The culture within the company is crucial, says Heikoop. “We are a technology company, so you can imagine that many of our employees get their drive from the technological solutions they come up with. But when I talk to them about what we can achieve with these solutions, I immediately see their eyes shine. ‘Can you do all that with our products’, they ask me. Yes, that’s all possible, that’s our mission!”
The mission also plays an important role in the hiring policy. “We are in a phase where we want to attract a lot of people; we have ten vacancies with a current total of about fourteen employees. The selection of these new people is therefore decisive for the further implementation of the company culture. So they not only have to be able to think big and global but they must also fully support our mission.”
This goes beyond just developing the products. It also has consequences for other choices you make as a company, says Heikoop. For example, on issues such as your footprint on the climate or on a healthy working environment. “You simply can’t be active in the medical sector if you make people sick in other ways. So we’re working on this in the broadest sense. For example, we had already agreed on a company lockdown before our cabinet ordered the country to do so.”
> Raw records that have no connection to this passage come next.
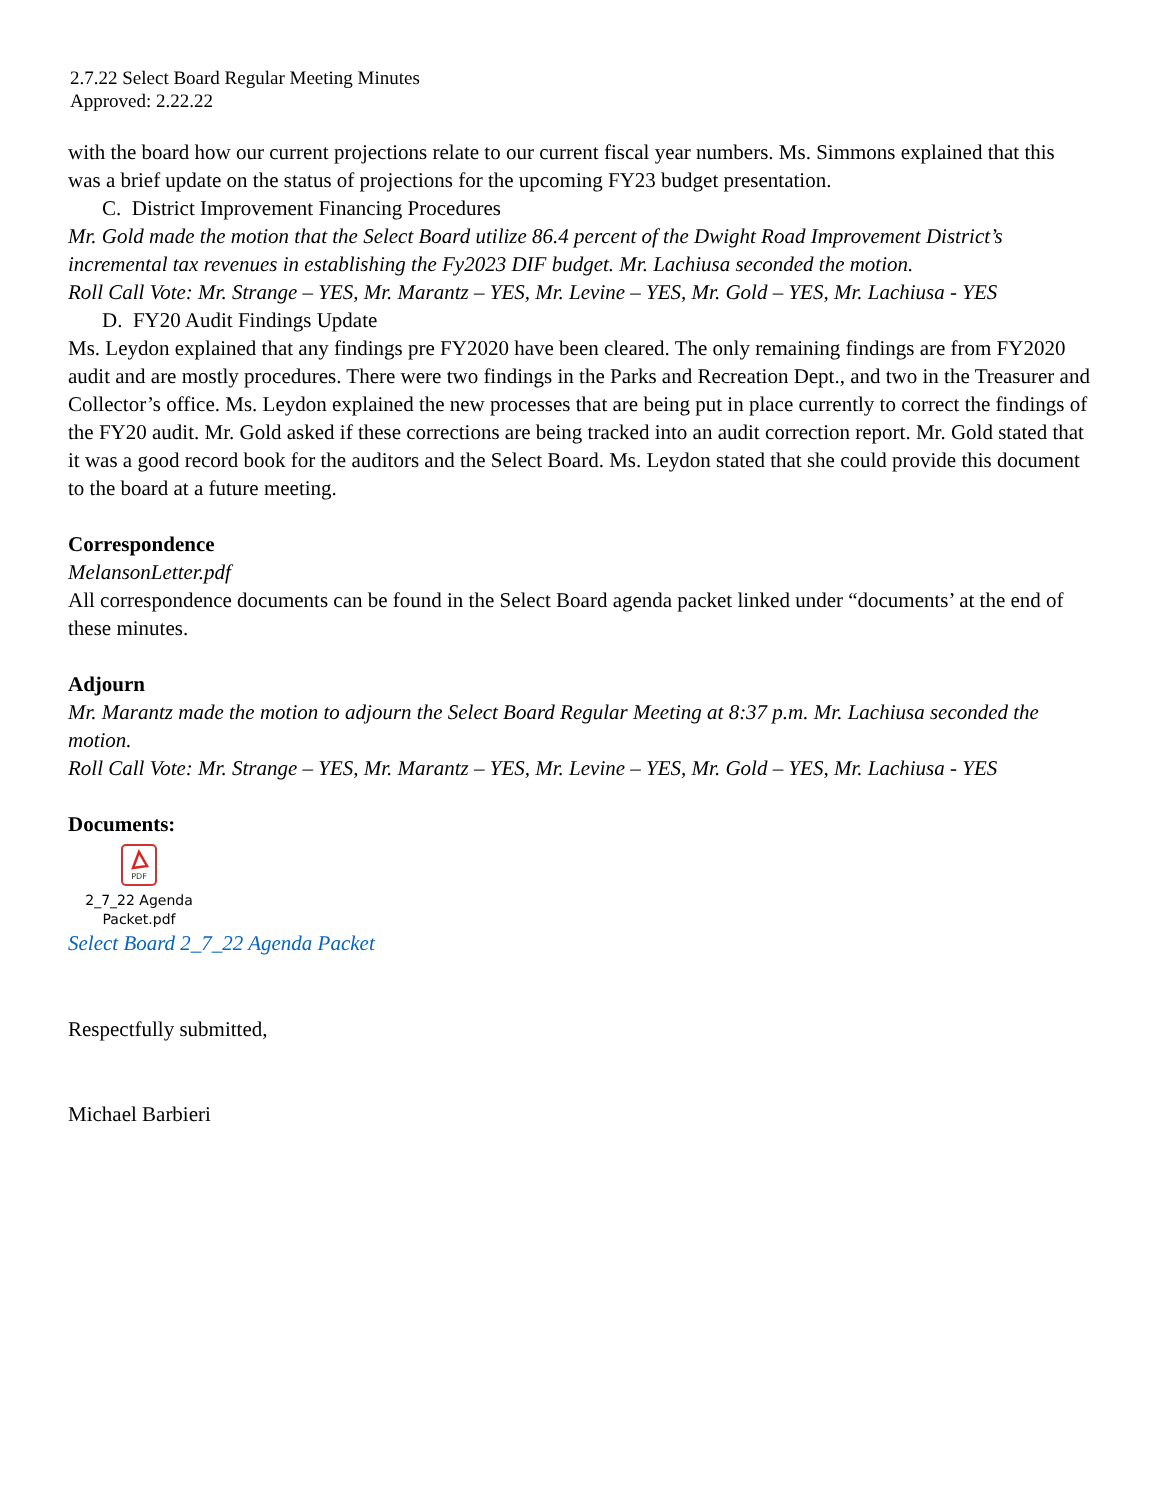2.7.22 Select Board Regular Meeting Minutes
Approved: 2.22.22
with the board how our current projections relate to our current fiscal year numbers. Ms. Simmons explained that this was a brief update on the status of projections for the upcoming FY23 budget presentation.
C. District Improvement Financing Procedures
Mr. Gold made the motion that the Select Board utilize 86.4 percent of the Dwight Road Improvement District’s incremental tax revenues in establishing the Fy2023 DIF budget. Mr. Lachiusa seconded the motion.
Roll Call Vote: Mr. Strange – YES, Mr. Marantz – YES, Mr. Levine – YES, Mr. Gold – YES, Mr. Lachiusa - YES
D. FY20 Audit Findings Update
Ms. Leydon explained that any findings pre FY2020 have been cleared. The only remaining findings are from FY2020 audit and are mostly procedures. There were two findings in the Parks and Recreation Dept., and two in the Treasurer and Collector’s office. Ms. Leydon explained the new processes that are being put in place currently to correct the findings of the FY20 audit. Mr. Gold asked if these corrections are being tracked into an audit correction report. Mr. Gold stated that it was a good record book for the auditors and the Select Board. Ms. Leydon stated that she could provide this document to the board at a future meeting.
Correspondence
MelansonLetter.pdf
All correspondence documents can be found in the Select Board agenda packet linked under “documents’ at the end of these minutes.
Adjourn
Mr. Marantz made the motion to adjourn the Select Board Regular Meeting at 8:37 p.m. Mr. Lachiusa seconded the motion.
Roll Call Vote: Mr. Strange – YES, Mr. Marantz – YES, Mr. Levine – YES, Mr. Gold – YES, Mr. Lachiusa - YES
Documents:
PDF
2_7_22 Agenda Packet.pdf
Select Board 2_7_22 Agenda Packet
Respectfully submitted,
Michael Barbieri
Many mission-driven companies still sometimes find that the market is not yet ‘ready’ for the solution offered, according to the stakeholders who contributed to the Brainport at the Top report. “The mission-driven innovation policy lays down the vision for the coming years, but not yet the path towards it. In the implementation, the translation of the social task into a clear market demand is a prerequisite.” Judith Heikoop also notices this. “Our medical devices are welcomed by the human body as the body’s own. There are no scars, there is no rejection. So you could say: this is a no-brainer for the medical industry; everyone wants this, so let’s do it. But that’s not what happens. The reality is that we are far ahead. Completely unjustifiably, we suffer a lot from the consequences of The Implant-Files, which uncovered tampering with implants. As much as I would like the world to see what we can do, apparently, it doesn’t work that way. We need early adopters to create a market step by step and slowly generate traction. At the moment, that requires a lot of energy for me.”
Heikoop sees the problem not only in her own company. “Many companies in Brainport are world leaders when it comes to technology, just like us. But our modesty sometimes bothers us. Brainport can still make a huge leap when it comes to marketing and selling all those great innovations.” This is also a concern for Veendrick. “Together with the BOM and Brainport Development, we are working on a study of ways to make our medical-technological activity more visible. With the three of us, we can boost this sector even more.”
In the meantime, Carl Heskes sees another reason for Brainport to embrace mission-oriented innovation. “At a global level, we are a little bit of a Tom Thumb in terms of capital and manpower. Think of us as that Gallic village: we have to be smarter than the rest. We are in a situation where the speed of learning becomes more important than performance in itself.” It’s important to keep up that behavior after the first budget meeting, he adds. “Be careful that the client does not become the means to complete your budget, but that you stay focused on your mission. Leadership is decisive here.”
Finally: an organization is the sum total of the people who work there. And a region is the sum total of all those organizations. Heskes: “If the people have the mission-driven energy, then the entire region ultimately has the power to move forward, no matter what setbacks you’ll encounter along the way.”